本文 ::
登山口の路側には縦列駐車の車が列を作っていた。車中泊したか、上の山小屋で夜を明かして大崩山に登った人たちだろう。バスの方向転換をどうするのか心配はあったが、みんなバスを降りて歩き始めた。
初めは少し急坂だったがすぐに緩やかな道になった。初めはラクチンコースだと思ったら、すぐに裏切られた。岩の上を渡ったりトラバースしたり、梯子やロープのあるところは安心だが、滑って落ちたら御仕舞いみたいなところは本当に気持ちが悪かった。リーダ以下が歩いた後だから大丈夫だと言い聞かせて思い切って踏み込んでみると、岩は花崗岩で滑りにくい材質のようだった。
(上祝子登山口)
(山荘までにも難所あり)

提供資料 ::
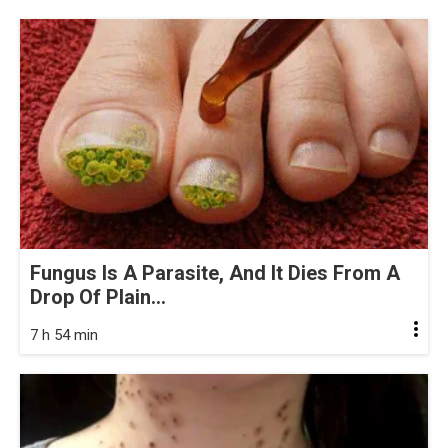
Fungus Is A Parasite, And It Dies From A
Drop Of Plain...
7 h 54 min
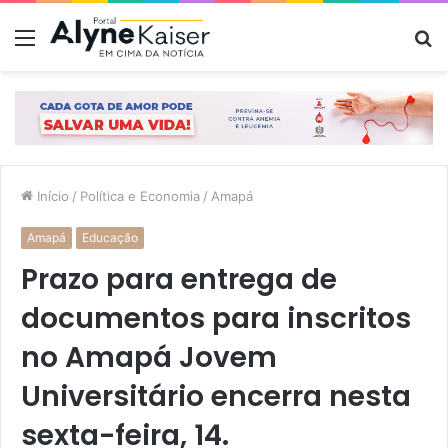
Menu
P
p
Início
/
Política e Economia
/
Amapá
Amapá
Educação
Prazo para entrega de
documentos para inscritos
no Amapá Jovem
Universitário encerra nesta
sexta-feira, 14.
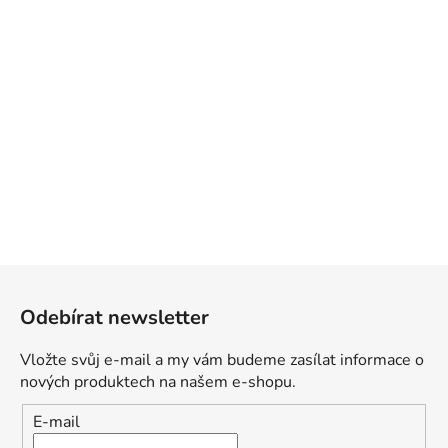
Z
á
Odebírat newsletter
p
a
Vložte svůj e-mail a my vám budeme zasílat informace o
t
nových produktech na našem e-shopu.
í
E-mail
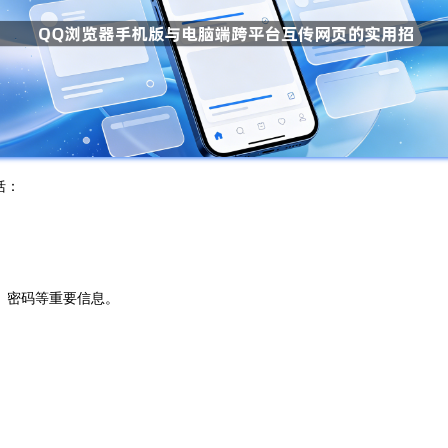
括：
、密码等重要信息。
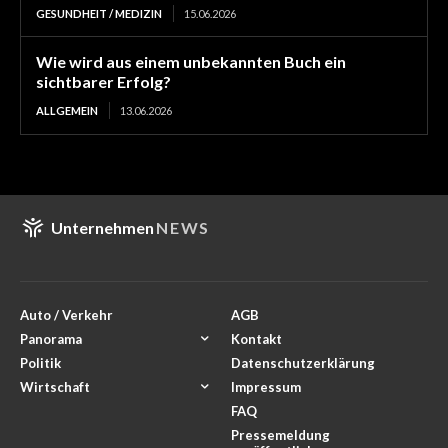
GESUNDHEIT / MEDIZIN
15.06.2026
Wie wird aus einem unbekannten Buch ein
sichtbarer Erfolg?
ALLGEMEIN
13.06.2026
Unternehmen
NEWS
Auto / Verkehr
AGB
Panorama
Kontakt
Politik
Datenschutzerklärung
Wirtschaft
Impressum
FAQ
Pressemeldung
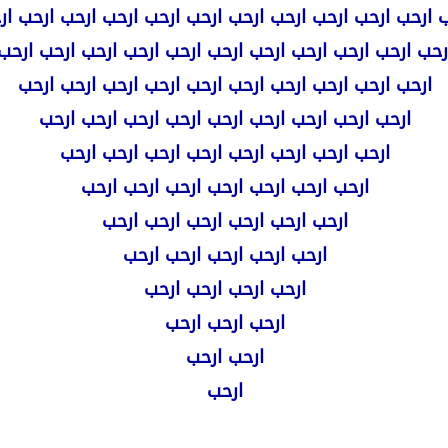
 ارحب ارحب ارحب ارحب ارحب ارحب ارحب ارحب ارحب ارحب ار
رحب ارحب ارحب ارحب ارحب ارحب ارحب ارحب ارحب ارحب ارحب
ارحب ارحب ارحب ارحب ارحب ارحب ارحب ارحب ارحب ارحب
ارحب ارحب ارحب ارحب ارحب ارحب ارحب ارحب ارحب
ارحب ارحب ارحب ارحب ارحب ارحب ارحب ارحب
ارحب ارحب ارحب ارحب ارحب ارحب ارحب
ارحب ارحب ارحب ارحب ارحب ارحب
ارحب ارحب ارحب ارحب ارحب
ارحب ارحب ارحب ارحب
ارحب ارحب ارحب
ارحب ارحب
ارحب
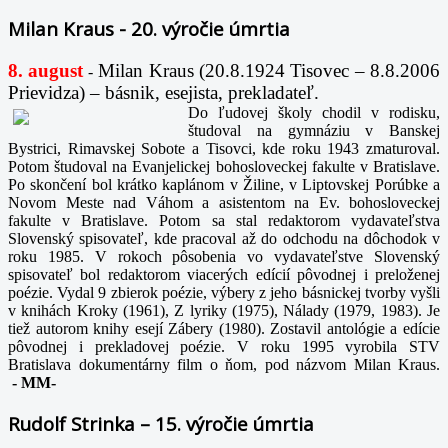
Milan Kraus - 20. výročie úmrtia
8. august
Milan Kraus (20.8.1924 Tisovec – 8.8.2006
-
Prievidza) – básnik, esejista, prekladateľ.
Do ľudovej školy chodil v rodisku,
študoval na gymnáziu v Banskej
Bystrici, Rimavskej Sobote a Tisovci, kde roku 1943 zmaturoval.
Potom študoval na Evanjelickej bohosloveckej fakulte v Bratislave.
Po skončení bol krátko kaplánom v Žiline, v Liptovskej Porúbke a
Novom Meste nad Váhom a asistentom na Ev. bohosloveckej
fakulte v Bratislave. Potom sa stal redaktorom vydavateľstva
Slovenský spisovateľ, kde pracoval až do odchodu na dôchodok v
roku 1985. V rokoch pôsobenia vo vydavateľstve Slovenský
spisovateľ bol redaktorom viacerých edícií pôvodnej i preloženej
poézie. Vydal 9 zbierok poézie, výbery z jeho básnickej tvorby vyšli
v knihách Kroky (1961), Z lyriky (1975), Nálady (1979, 1983). Je
tiež autorom knihy esejí Zábery (1980). Zostavil antológie a edície
pôvodnej i prekladovej poézie. V roku 1995 vyrobila STV
Bratislava dokumentárny film o ňom, pod názvom Milan Kraus.
-
MM-
Rudolf Strinka – 15. výročie úmrtia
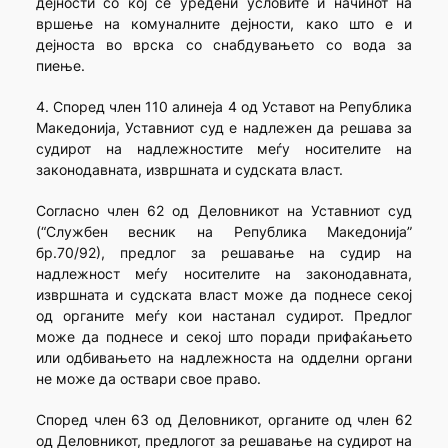
дејности со кој се уредени условите и начинот на
вршење на комуналните дејности, како што е и
дејноста во врска со снабдувањето со вода за
пиење.
4. Според член 110 алинеја 4 од Уставот на Република
Македонија, Уставниот суд е надлежен да решава за
судирот на надлежностите меѓу носителите на
законодавната, извршната и судската власт.
Согласно член 62 од Деловникот на Уставниот суд
(“Службен весник на Република Македонија”
бр.70/92), предлог за решавање на судир на
надлежност меѓу носителите на законодавната,
извршната и судската власт може да поднесе секој
од органите меѓу кои настанал судирот. Предлог
може да поднесе и секој што поради прифаќањето
или одбивањето на надлежноста на одделни органи
не може да оствари свое право.
Според член 63 од Деловникот, органите од член 62
од Деловникот, предлогот за решавање на судирот на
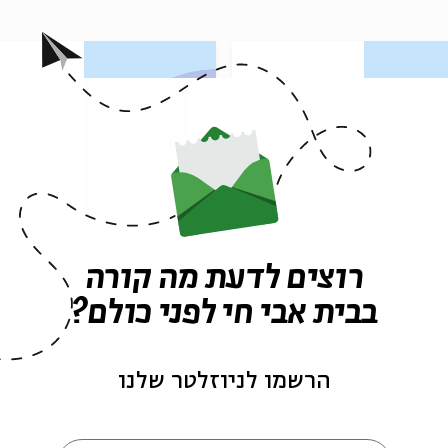
פרק 494 – פרשת מסעי:
פרק 493 – תלמה אליגו
מקלט
רוז: אל ארץ צבי
רוצים לדעת מה קורה
בבית אבי חי לפני כולם?
הרשמו לניוזלטר שלנו
09/07/26
הסכת
/07/26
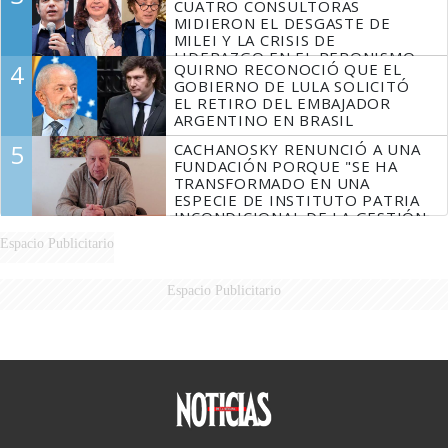
CUATRO CONSULTORAS
MIDIERON EL DESGASTE DE
MILEI Y LA CRISIS DE
LIDERAZGO EN EL PERONISMO
4
QUIRNO RECONOCIÓ QUE EL
GOBIERNO DE LULA SOLICITÓ
EL RETIRO DEL EMBAJADOR
ARGENTINO EN BRASIL
5
CACHANOSKY RENUNCIÓ A UNA
FUNDACIÓN PORQUE "SE HA
TRANSFORMADO EN UNA
ESPECIE DE INSTITUTO PATRIA
INCONDICIONAL DE LA GESTIÓN
DE MILEI"
Espacio Publicitario
Espacio Publicitario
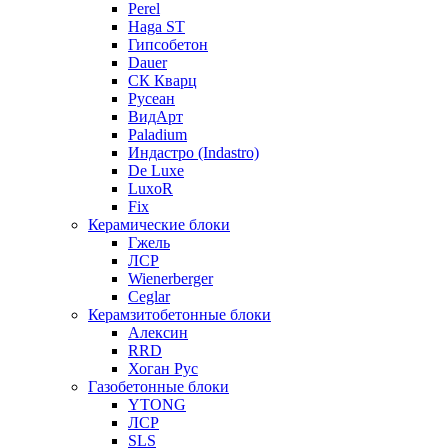
Perel
Haga ST
Гипсобетон
Dauer
СК Кварц
Русеан
ВидАрт
Paladium
Индастро (Indastro)
De Luxe
LuxoR
Fix
Керамические блоки
Гжель
ЛСР
Wienerberger
Ceglar
Керамзитобетонные блоки
Алексин
RRD
Хоган Рус
Газобетонные блоки
YTONG
ЛСР
SLS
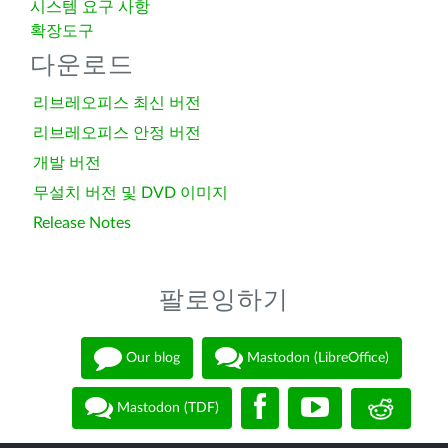
시스템 요구 사항
확장도구
다운로드
리브레오피스 최신 버전
리브레오피스 안정 버전
개발 버전
무설치 버전 및 DVD 이미지
Release Notes
팔로잉하기
Our blog
Mastodon (LibreOffice)
Mastodon (TDF)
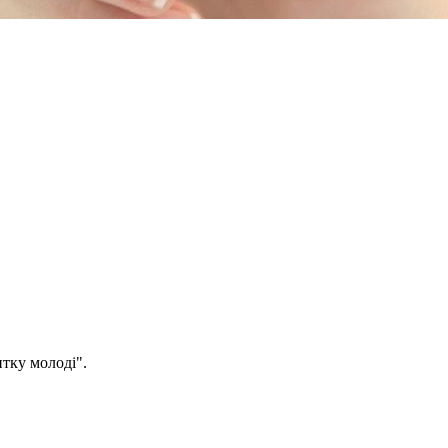
тку молоді".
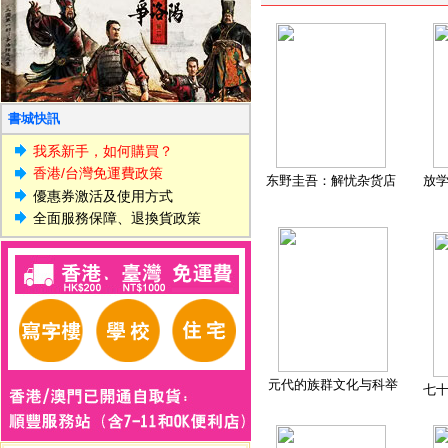
書城快訊
我系新手，如何購買？
香港/台灣免運費政策
东野圭吾：解忧杂货店
放
優惠券激活及使用方式
全面服務保障、退換貨政策
元代的族群文化与科举
七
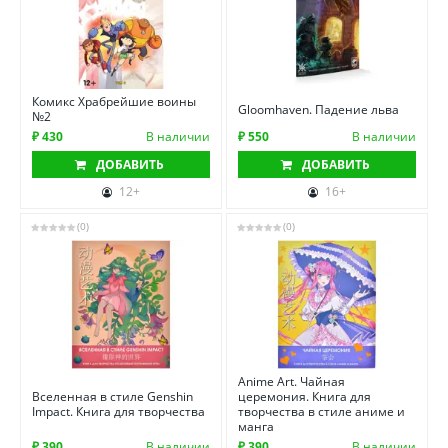
Комикс Храбрейшие воины
Gloomhaven. Падение льва
№2
₽ 430
В наличии
₽ 550
В наличии
ДОБАВИТЬ
ДОБАВИТЬ
12+
16+
(0)
(0)
Anime Art. Чайная
Вселенная в стиле Genshin
церемония. Книга для
Impact. Книга для творчества
творчества в стиле аниме и
манга
₽ 390
В наличии
₽ 390
В наличии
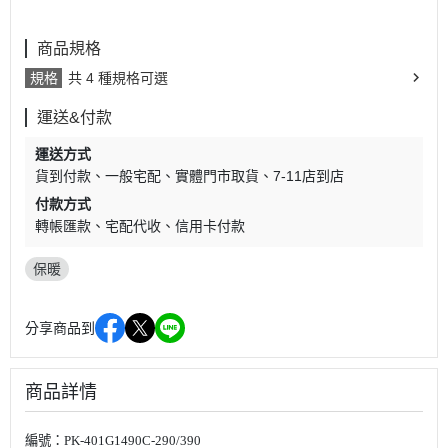
商品規格
規格
共 4 種規格可選
運送&付款
運送方式
貨到付款
一般宅配
實體門市取貨
7-11店到店
付款方式
轉帳匯款
宅配代收
信用卡付款
保暖
分享商品到
商品詳情
編號：PK-401G1490C-290/390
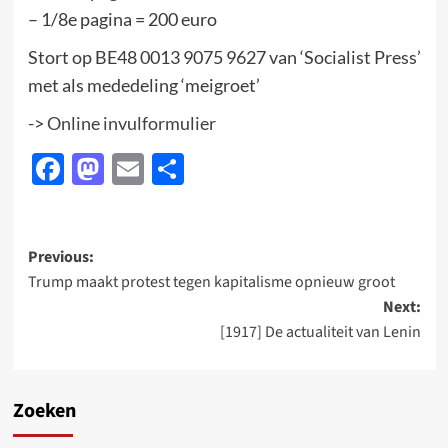
– 1/8e pagina = 200 euro
Stort op BE48 0013 9075 9627 van ‘Socialist Press’
met als mededeling ‘meigroet’
->
Online invulformulier
Facebook
Mastodon
Email
Delen
Post
Previous:
Trump maakt protest tegen kapitalisme opnieuw groot
navigation
Next:
[1917] De actualiteit van Lenin
Zoeken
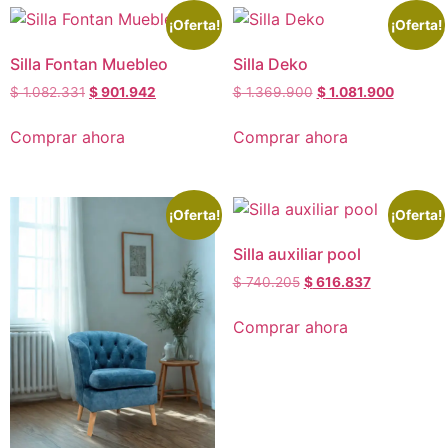
¡Oferta!
¡Oferta!
Silla Fontan Muebleo
Silla Deko
$
1.082.331
$
901.942
$
1.369.900
$
1.081.900
Comprar ahora
Comprar ahora
¡Oferta!
¡Oferta!
Silla auxiliar pool
$
740.205
$
616.837
Comprar ahora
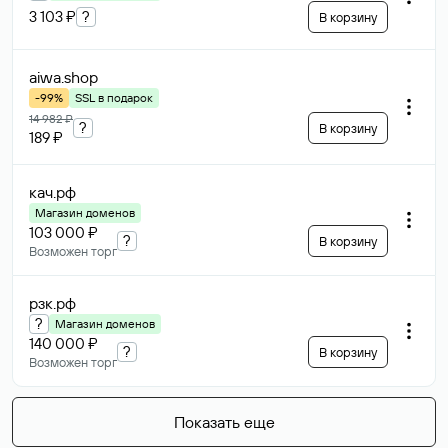
3 103 ₽
?
В корзину
aiwa
.shop
-99%
SSL в подарок
14 982 ₽
?
В корзину
189 ₽
кач
.рф
Магазин доменов
103 000 ₽
?
В корзину
Возможен торг
рзк
.рф
?
Магазин доменов
140 000 ₽
?
В корзину
Возможен торг
Показать еще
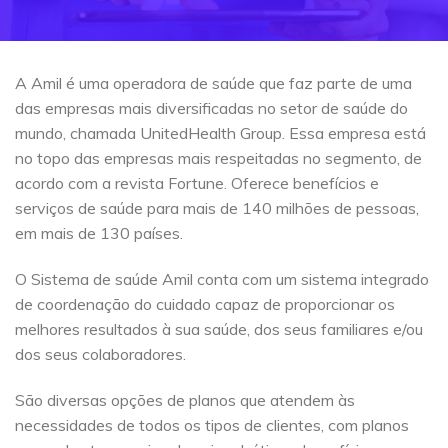
A Amil é uma operadora de saúde que faz parte de uma
das empresas mais diversificadas no setor de saúde do
mundo, chamada UnitedHealth Group. Essa empresa está
no topo das empresas mais respeitadas no segmento, de
acordo com a revista Fortune. Oferece benefícios e
serviços de saúde para mais de 140 milhões de pessoas,
em mais de 130 países.
O Sistema de saúde Amil conta com um sistema integrado
de coordenação do cuidado capaz de proporcionar os
melhores resultados à sua saúde, dos seus familiares e/ou
dos seus colaboradores.
São diversas opções de planos que atendem às
necessidades de todos os tipos de clientes, com planos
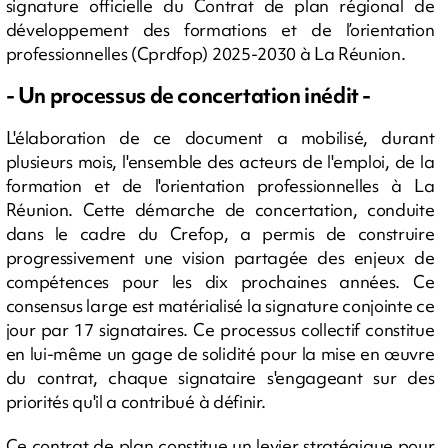
signature officielle du Contrat de plan régional de
développement des formations et de l’orientation
professionnelles (Cprdfop) 2025-2030 à La Réunion.
- Un processus de concertation inédit -
L'élaboration de ce document a mobilisé, durant
plusieurs mois, l'ensemble des acteurs de l'emploi, de la
formation et de l'orientation professionnelles à La
Réunion. Cette démarche de concertation, conduite
dans le cadre du Crefop, a permis de construire
progressivement une vision partagée des enjeux de
compétences pour les dix prochaines années. Ce
consensus large est matérialisé la signature conjointe ce
jour par 17 signataires. Ce processus collectif constitue
en lui-même un gage de solidité pour la mise en œuvre
du contrat, chaque signataire s'engageant sur des
priorités qu'il a contribué à définir.
Ce contrat de plan constitue un levier stratégique pour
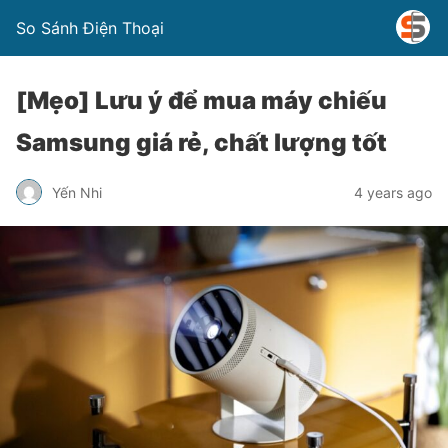
So Sánh Điện Thoại
[Mẹo] Lưu ý để mua máy chiếu
Samsung giá rẻ, chất lượng tốt
Yến Nhi
4 years ago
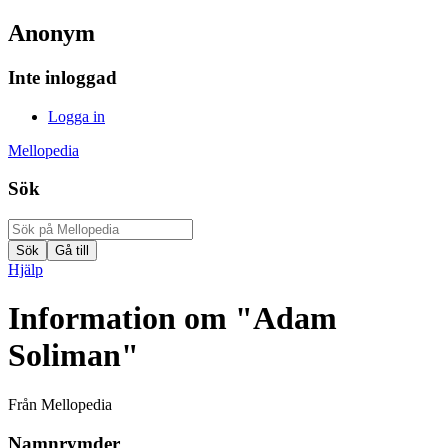
Anonym
Inte inloggad
Logga in
Mellopedia
Sök
Hjälp
Information om "Adam
Soliman"
Från Mellopedia
Namnrymder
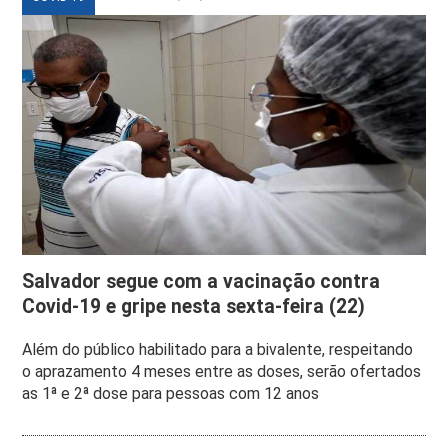
Salvador segue com a vacinação contra
Covid-19 e gripe nesta sexta-feira (22)
Além do público habilitado para a bivalente, respeitando
o aprazamento 4 meses entre as doses, serão ofertados
as 1ª e 2ª dose para pessoas com 12 anos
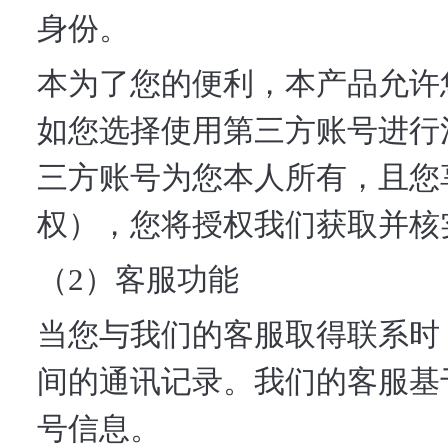
身份。
本为了您的便利，本产品允许
如您选择使用第三方账号进行
三方账号为您本人所有，且您
权），您将授权我们获取并核
（2）客服功能
当您与我们的客服取得联系时
间的通讯记录。我们的客服基
号信息。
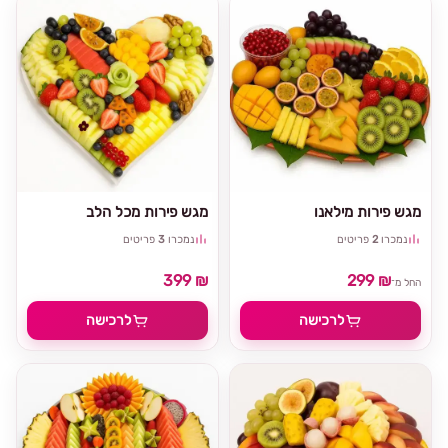
מגש פירות מילאנו
מגש פירות מכל הלב
נמכרו
2
פריטים
נמכרו
3
פריטים
399 ₪
299 ₪
החל מ־
לרכישה
לרכישה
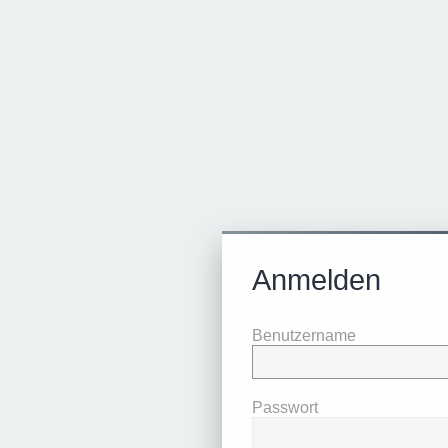
Anmelden
Benutzername
Passwort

作業項目 1 ::
提供された行のうち、「So Sánh Điện Thoại」を含む行から最後の行まで（両端を含む）を、画像を除いて一字一句変えずに返してください。
作業項目 2 ::
大崩山登山の本文を、示された最後の文の後から書き継ぐこと。

解答欄 1 ::
So Sánh Điện Thoại
[Mẹo] Lưu ý để mua máy chiếu
Samsung giá rẻ, chất lượng tốt
Yến Nhi
4 years ago
Anonym
Inte inloggad
Logga in
Mellopedia
Sök
Hjälp
Information om "Adam
Soliman"
Från Mellopedia
Namnrymder
Salvador segue com a vacinação contra
Covid-19 e gripe nesta sexta-feira (22)
Além do público habilitado para a bivalente, respeitando
o aprazamento 4 meses entre as doses, serão ofertados
as 1ª e 2ª dose para pessoas com 12 anos
身份。
本为了您的便利，本产品允许
如您选择使用第三方账号进行
三方账号为您本人所有，且您
权），您将授权我们获取并核
（2）客服功能
当您与我们的客服取得联系时
间的通讯记录。我们的客服基
号信息。
מגש פירות מילאנו
מגש פירות מכל הלב
נמכרו
2
פריטים
נמכרו
3
פריטים
399 ₪
299 ₪
החל מ־
לרכישה
לרכישה
Anmelden
Benutzername
Passwort

解答欄 2 ::
とことどころ、左手に岩山が見えてきてわくわくさせる。ミツバツツジの大木がピンクの花を咲かせたとことでは、小袖ダキの岩峰をバックにシャッタを押してみたが、花と岩峰の明暗差が大きくて、私の腕前では写真にならなかった。
早立ちだったので、途中、大崩山荘のトイレを使っている間に皆さんから遅れてしまい、徒渉点の河原で追いついた時に、「みんな心配していたよ」と和子から叱責をこうむった。

河原からは目の前に色々な形の岩峰がにょきにょきと頭を出しており、大崩岩峰の絶好の展望地だった。大きな岩がごろごろ転がっており、あちこちの岩に移動しながらシャッタを押し捲った。
(河原徒渉点は大崩岩峰の好展望地)

河原にはワイヤの手すりが付いた金属製の橋が架かっており、ここを渡って対岸にでた。ここからは小積谷の渓谷を進んだが渓谷は深い木々に囲まれ、ちょっとした原生林だった。進むうちに谷の勾配は急になって、大石を縫いながらの急登になった。
途中、なんどもアルミ製の梯子やロープが張ってあった。
(枯れ沢登り)
(梯子やロープの連続)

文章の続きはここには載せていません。